▶ **What to do**:
Pick up the letter to a grieving mom below and continue it from its last line.

▶ **Passage**:

┄┄┄┄┄┄┄┄┄┄┄┄┄┄┄┄┄┄┄┄

Letter to the Grieving Mom When Everyone Else Has Moved On

Courtney Welch

Dear grieving mom,

This is motherhood.

It’s knowing a depth of love you never thought possible—and it’s so very sacred.

It’s sacred because life is sacred and, in a way, death is sacred too—because it means that there was once a life to love, even if they never breathed outside of your womb.

I know it’s been several weeks, maybe months, now—and the world seems to have continued to turn while your world revolves around your baby and the fact that they are no longer here.

Now that everyone has slowed or stopped calling to check in and ask how you’re doing, there is silence, the loudest silence you’ve ever experienced.

It’s called grief, and you are now face-to-face with it.

And you’re going to kick and you’re going to scream and you’re going to run in the opposite direction.

You’re going to try to do anything to get rid of the pain that accompanies the grief.

You’ll frantically call or text as many people as there are hours in the day as you ache for the words or phrases that might possibly bring some sort of comfort.

You’ll come up with at least a million questions that won’t always have answers—or at least not the answers you want to hear.

You’ll find things to distract you—work outs, home projects, giant to-do lists.

You’ll try to get pregnant again because maybe another baby, if even only on the inside to start, might fill the void.

You’ll beg God to please just make it stop hurting so much.

Because it does just hurt so much.

┄┄┄┄┄┄┄┄┄┄┄┄┄┄┄┄┄┄┄┄

▶ **Data listing**:

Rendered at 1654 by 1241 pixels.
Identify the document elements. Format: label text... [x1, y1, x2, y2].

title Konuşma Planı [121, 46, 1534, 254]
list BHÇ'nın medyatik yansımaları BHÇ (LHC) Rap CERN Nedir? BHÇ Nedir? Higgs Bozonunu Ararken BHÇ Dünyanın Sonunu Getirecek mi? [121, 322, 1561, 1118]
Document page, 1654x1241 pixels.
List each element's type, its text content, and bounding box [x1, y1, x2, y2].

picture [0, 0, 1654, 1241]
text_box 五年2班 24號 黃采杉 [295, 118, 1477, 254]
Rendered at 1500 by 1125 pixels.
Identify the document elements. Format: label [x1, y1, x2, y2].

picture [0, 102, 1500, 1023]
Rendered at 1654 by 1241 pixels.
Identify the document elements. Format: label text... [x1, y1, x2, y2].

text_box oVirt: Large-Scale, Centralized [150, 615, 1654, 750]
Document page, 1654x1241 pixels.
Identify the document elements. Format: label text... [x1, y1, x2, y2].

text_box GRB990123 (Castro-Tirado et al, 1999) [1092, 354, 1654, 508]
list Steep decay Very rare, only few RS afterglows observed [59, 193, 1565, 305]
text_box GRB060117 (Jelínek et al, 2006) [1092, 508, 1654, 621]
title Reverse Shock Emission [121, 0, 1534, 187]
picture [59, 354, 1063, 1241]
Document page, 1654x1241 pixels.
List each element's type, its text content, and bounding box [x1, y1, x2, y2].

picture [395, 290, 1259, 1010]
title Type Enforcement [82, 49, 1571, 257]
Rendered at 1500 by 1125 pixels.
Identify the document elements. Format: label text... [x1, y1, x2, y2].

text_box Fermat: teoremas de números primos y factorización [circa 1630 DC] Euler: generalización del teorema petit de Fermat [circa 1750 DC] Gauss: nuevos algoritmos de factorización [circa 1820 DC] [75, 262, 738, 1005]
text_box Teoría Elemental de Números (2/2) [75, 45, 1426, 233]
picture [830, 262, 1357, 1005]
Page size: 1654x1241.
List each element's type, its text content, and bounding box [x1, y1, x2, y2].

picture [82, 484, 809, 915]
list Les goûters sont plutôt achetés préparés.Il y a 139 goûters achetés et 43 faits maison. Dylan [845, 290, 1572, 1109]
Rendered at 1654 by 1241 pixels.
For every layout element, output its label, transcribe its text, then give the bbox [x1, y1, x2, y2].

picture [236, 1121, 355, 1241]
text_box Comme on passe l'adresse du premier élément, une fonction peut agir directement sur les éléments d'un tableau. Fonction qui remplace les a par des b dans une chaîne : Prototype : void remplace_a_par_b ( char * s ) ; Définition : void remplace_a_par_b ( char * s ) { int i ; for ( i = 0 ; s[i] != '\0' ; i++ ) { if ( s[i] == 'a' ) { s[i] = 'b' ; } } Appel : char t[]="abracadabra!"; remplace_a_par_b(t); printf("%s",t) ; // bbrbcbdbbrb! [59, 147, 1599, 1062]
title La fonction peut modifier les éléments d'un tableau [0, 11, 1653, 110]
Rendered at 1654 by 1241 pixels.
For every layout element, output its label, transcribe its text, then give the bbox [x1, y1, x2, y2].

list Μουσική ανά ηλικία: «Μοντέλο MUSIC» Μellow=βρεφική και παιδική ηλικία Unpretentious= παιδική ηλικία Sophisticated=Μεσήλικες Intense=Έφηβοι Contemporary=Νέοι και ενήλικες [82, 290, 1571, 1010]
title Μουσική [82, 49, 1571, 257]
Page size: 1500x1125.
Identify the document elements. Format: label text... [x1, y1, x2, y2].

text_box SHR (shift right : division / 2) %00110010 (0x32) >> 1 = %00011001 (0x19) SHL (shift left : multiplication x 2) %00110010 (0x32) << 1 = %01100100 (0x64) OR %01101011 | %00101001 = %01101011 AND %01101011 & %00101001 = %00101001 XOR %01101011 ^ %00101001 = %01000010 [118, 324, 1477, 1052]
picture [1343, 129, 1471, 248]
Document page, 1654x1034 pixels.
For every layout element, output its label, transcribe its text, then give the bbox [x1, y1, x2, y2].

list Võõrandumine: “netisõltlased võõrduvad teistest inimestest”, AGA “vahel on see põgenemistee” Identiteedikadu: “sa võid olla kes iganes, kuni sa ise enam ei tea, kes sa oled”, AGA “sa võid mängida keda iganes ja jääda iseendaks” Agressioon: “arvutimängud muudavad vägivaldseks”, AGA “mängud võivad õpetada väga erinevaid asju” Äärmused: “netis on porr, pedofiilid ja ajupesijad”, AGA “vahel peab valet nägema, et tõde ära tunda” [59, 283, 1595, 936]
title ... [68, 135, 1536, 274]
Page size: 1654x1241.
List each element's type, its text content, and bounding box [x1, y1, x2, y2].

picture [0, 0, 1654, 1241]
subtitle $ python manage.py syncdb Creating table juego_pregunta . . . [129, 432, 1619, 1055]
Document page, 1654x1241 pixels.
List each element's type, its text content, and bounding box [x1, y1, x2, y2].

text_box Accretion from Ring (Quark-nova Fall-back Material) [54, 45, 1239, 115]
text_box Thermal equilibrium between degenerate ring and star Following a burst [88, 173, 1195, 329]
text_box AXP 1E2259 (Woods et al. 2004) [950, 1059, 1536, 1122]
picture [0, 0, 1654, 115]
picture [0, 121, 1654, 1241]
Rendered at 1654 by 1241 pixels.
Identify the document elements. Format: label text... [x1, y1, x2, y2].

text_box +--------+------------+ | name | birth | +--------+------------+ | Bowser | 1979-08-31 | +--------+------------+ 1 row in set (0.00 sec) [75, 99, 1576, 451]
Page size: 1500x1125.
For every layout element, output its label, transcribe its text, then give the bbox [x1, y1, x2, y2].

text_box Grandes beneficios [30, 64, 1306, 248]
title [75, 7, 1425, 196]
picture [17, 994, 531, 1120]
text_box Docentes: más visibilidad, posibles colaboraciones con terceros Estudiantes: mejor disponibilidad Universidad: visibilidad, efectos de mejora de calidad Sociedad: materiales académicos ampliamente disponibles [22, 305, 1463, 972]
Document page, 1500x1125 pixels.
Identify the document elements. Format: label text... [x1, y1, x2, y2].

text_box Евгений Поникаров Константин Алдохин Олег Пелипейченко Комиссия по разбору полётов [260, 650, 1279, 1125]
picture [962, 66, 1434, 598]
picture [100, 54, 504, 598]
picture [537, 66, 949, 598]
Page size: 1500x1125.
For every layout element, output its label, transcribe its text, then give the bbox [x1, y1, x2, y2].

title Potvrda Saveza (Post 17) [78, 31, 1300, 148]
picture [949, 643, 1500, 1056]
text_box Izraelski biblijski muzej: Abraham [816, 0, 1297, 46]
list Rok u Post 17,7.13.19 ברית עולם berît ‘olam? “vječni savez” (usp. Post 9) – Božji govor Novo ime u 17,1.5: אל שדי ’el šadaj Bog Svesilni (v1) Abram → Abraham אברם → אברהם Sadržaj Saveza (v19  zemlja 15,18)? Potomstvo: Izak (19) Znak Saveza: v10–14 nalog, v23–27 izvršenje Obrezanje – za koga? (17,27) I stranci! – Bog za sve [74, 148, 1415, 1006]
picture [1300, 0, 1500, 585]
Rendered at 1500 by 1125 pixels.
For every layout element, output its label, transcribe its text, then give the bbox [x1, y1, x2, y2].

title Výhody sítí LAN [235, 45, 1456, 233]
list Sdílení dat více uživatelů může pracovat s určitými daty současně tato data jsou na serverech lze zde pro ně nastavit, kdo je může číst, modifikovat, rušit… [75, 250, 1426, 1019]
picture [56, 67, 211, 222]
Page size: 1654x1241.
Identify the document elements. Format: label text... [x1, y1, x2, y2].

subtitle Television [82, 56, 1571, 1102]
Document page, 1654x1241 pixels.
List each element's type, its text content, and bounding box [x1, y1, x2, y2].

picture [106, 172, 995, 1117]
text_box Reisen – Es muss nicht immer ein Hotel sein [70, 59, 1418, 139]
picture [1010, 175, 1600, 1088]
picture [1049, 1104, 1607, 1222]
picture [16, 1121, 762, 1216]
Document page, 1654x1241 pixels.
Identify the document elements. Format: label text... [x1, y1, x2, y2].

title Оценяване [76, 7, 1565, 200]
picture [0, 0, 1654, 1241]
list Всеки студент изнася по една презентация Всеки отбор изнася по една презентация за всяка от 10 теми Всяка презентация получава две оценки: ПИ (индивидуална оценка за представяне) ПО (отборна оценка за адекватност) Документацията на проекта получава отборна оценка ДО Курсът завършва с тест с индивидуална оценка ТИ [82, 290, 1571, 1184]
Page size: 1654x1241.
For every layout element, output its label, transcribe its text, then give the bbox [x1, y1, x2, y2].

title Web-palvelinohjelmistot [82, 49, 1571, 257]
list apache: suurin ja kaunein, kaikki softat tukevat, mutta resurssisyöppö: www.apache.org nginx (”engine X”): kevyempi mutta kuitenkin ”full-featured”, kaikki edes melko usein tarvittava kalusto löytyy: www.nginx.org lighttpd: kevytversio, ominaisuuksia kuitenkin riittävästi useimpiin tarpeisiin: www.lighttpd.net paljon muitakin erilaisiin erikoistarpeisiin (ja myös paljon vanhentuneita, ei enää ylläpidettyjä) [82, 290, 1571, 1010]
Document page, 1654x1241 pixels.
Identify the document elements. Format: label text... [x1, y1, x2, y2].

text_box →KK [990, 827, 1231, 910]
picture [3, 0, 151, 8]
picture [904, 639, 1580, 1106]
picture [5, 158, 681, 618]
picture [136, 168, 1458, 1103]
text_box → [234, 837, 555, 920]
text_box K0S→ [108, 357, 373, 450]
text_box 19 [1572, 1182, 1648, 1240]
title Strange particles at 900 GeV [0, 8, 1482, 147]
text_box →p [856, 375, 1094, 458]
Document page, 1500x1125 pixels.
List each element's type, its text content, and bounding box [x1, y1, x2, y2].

┄┄┄┄┄┄┄┄┄┄┄┄┄┄┄┄┄┄┄┄

▶ **Solved exercise**:
I distinctly remember when I begged God to take away the pain. I was already on my knees as I picked up my son’s toys for the night. I remember just stopping, crouching over with a toy truck in hand, tears rolling down my face, and verbally pleading with God to just take away the pain.

I sat and I waited, breath bated.

“But that would mean that she was never here.”

And it was in that moment that I reconciled that I would take the pain one trillion times over her never having existed.

That’s when I started to try to get comfortable with grief and the pain that it ushered in—because, in the end, it was simply a mirror of my love for my sweet daughter, Mayla Grace.

This was a depth of love I had never known—even after marrying the man I love so deeply and giving life to our gorgeous son.

The depth of this love was found in the incomprehensible fact that it was for someone I had never even truly known—only within my womb and for a handful of hours on the outside as she lay there, lifeless. I never even saw her eyes.

Yet, I had loved her more than anything in my life.

How is that possible?

Because this is motherhood.

It’s knowing a depth of love you never thought possible—and it’s so very sacred.

So very sacred that maybe, just maybe, the grief and the pain become bearable with time.

Love, a mom who understands

Perfect love casts out fear.

1 John 4:18


Meet the Author: Courtney Welch

Courtney is a wife and a mother of two—one on earth and one in heaven who loves Jesus, chocolate, and writing. Her greatest passion is to be still before the Lord and to submit to the prompting of the Holy Spirit as it leads her to point people to Jesus.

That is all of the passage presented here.